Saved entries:
== Segment start ==
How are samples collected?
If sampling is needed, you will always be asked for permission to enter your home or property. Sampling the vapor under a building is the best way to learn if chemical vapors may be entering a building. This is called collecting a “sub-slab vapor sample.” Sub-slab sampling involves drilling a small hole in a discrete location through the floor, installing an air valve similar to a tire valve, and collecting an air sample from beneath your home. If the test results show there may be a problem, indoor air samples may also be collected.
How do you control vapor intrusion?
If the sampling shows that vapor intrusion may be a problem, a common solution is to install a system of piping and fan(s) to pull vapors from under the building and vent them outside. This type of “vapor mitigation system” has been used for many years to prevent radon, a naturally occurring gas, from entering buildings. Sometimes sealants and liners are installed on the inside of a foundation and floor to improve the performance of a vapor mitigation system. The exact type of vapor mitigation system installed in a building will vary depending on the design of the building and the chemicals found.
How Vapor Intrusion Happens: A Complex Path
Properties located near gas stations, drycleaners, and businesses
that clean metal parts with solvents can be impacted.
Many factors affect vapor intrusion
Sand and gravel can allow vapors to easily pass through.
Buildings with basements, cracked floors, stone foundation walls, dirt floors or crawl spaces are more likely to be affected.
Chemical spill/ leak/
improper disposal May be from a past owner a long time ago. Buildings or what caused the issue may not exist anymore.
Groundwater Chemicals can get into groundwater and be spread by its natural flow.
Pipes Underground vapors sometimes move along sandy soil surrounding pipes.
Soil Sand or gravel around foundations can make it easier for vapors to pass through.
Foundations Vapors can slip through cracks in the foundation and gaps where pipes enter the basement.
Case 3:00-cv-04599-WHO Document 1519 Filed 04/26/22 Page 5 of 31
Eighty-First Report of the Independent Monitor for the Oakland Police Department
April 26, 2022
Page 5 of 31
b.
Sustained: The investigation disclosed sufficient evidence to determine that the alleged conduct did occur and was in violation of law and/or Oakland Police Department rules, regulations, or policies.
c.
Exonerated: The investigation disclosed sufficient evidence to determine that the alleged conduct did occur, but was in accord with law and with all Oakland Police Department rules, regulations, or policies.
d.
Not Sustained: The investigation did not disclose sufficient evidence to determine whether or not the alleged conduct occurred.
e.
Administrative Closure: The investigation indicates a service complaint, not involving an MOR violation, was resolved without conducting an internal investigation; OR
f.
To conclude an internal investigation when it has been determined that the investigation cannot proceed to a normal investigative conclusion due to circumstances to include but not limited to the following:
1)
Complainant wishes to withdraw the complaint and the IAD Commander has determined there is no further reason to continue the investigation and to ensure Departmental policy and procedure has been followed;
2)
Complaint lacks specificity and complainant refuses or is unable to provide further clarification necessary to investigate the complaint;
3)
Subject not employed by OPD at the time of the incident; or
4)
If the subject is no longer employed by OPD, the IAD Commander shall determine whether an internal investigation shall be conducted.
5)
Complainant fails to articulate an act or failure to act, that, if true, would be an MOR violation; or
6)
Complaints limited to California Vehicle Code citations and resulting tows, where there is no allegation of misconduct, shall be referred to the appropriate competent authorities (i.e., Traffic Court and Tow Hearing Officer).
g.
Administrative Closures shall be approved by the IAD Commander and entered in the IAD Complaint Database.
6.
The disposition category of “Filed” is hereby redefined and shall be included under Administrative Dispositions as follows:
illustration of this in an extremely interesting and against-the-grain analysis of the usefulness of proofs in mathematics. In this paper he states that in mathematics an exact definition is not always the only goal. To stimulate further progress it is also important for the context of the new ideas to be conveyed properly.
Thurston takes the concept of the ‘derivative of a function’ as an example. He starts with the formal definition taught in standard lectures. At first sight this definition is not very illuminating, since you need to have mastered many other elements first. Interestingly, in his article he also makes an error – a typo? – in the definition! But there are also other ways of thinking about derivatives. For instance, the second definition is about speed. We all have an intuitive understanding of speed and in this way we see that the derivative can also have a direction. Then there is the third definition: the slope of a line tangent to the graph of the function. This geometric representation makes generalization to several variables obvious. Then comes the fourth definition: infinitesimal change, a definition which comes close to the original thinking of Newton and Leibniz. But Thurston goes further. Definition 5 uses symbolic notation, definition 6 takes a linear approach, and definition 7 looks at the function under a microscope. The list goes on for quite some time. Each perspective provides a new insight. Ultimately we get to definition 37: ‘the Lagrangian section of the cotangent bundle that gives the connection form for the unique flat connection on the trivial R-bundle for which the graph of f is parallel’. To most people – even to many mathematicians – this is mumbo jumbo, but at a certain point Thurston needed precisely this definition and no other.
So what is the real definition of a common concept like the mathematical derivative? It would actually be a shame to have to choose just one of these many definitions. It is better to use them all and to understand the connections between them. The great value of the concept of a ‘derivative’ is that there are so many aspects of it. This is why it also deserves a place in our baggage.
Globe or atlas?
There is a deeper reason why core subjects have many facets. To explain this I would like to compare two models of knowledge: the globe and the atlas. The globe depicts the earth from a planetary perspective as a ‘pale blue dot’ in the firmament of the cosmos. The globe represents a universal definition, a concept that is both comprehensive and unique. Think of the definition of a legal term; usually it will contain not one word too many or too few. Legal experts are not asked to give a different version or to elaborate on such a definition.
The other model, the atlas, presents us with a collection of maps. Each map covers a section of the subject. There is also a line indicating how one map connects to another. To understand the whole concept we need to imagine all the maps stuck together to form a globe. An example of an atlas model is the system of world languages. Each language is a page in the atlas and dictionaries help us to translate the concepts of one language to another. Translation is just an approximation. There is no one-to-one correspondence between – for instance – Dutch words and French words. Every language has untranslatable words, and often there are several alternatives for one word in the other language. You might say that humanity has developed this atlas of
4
== Segment end ==
## Problem to solve
Please restate the records word for word. Go from the first line to the line with "Case 3:00-cv-04599-WHO Document" and include both.

## Written answer
How are samples collected?
If sampling is needed, you will always be asked for permission to enter your home or property. Sampling the vapor under a building is the best way to learn if chemical vapors may be entering a building. This is called collecting a “sub-slab vapor sample.” Sub-slab sampling involves drilling a small hole in a discrete location through the floor, installing an air valve similar to a tire valve, and collecting an air sample from beneath your home. If the test results show there may be a problem, indoor air samples may also be collected.
How do you control vapor intrusion?
If the sampling shows that vapor intrusion may be a problem, a common solution is to install a system of piping and fan(s) to pull vapors from under the building and vent them outside. This type of “vapor mitigation system” has been used for many years to prevent radon, a naturally occurring gas, from entering buildings. Sometimes sealants and liners are installed on the inside of a foundation and floor to improve the performance of a vapor mitigation system. The exact type of vapor mitigation system installed in a building will vary depending on the design of the building and the chemicals found.
How Vapor Intrusion Happens: A Complex Path
Properties located near gas stations, drycleaners, and businesses
that clean metal parts with solvents can be impacted.
Many factors affect vapor intrusion
Sand and gravel can allow vapors to easily pass through.
Buildings with basements, cracked floors, stone foundation walls, dirt floors or crawl spaces are more likely to be affected.
Chemical spill/ leak/
improper disposal May be from a past owner a long time ago. Buildings or what caused the issue may not exist anymore.
Groundwater Chemicals can get into groundwater and be spread by its natural flow.
Pipes Underground vapors sometimes move along sandy soil surrounding pipes.
Soil Sand or gravel around foundations can make it easier for vapors to pass through.
Foundations Vapors can slip through cracks in the foundation and gaps where pipes enter the basement.
Case 3:00-cv-04599-WHO Document 1519 Filed 04/26/22 Page 5 of 31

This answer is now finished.